What is expected – The answer must consist of each line of the records below that contains the string "Delhi".

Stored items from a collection
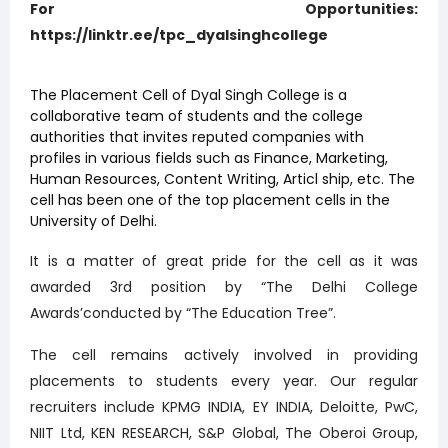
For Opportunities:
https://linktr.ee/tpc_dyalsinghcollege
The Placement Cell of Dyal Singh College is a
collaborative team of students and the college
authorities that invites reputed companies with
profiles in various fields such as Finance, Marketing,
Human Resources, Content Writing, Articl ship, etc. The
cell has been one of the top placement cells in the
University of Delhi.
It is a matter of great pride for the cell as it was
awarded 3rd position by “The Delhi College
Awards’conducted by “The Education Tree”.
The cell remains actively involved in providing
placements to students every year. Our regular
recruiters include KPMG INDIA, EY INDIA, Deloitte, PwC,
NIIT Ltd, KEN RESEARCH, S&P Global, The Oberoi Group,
* * *
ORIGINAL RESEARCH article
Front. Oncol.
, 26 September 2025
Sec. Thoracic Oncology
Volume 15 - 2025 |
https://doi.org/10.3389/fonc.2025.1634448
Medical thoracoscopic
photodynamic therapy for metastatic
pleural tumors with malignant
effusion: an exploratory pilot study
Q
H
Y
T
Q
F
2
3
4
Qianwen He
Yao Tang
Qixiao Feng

Exercise solution –
University of Delhi.
awarded 3rd position by “The Delhi College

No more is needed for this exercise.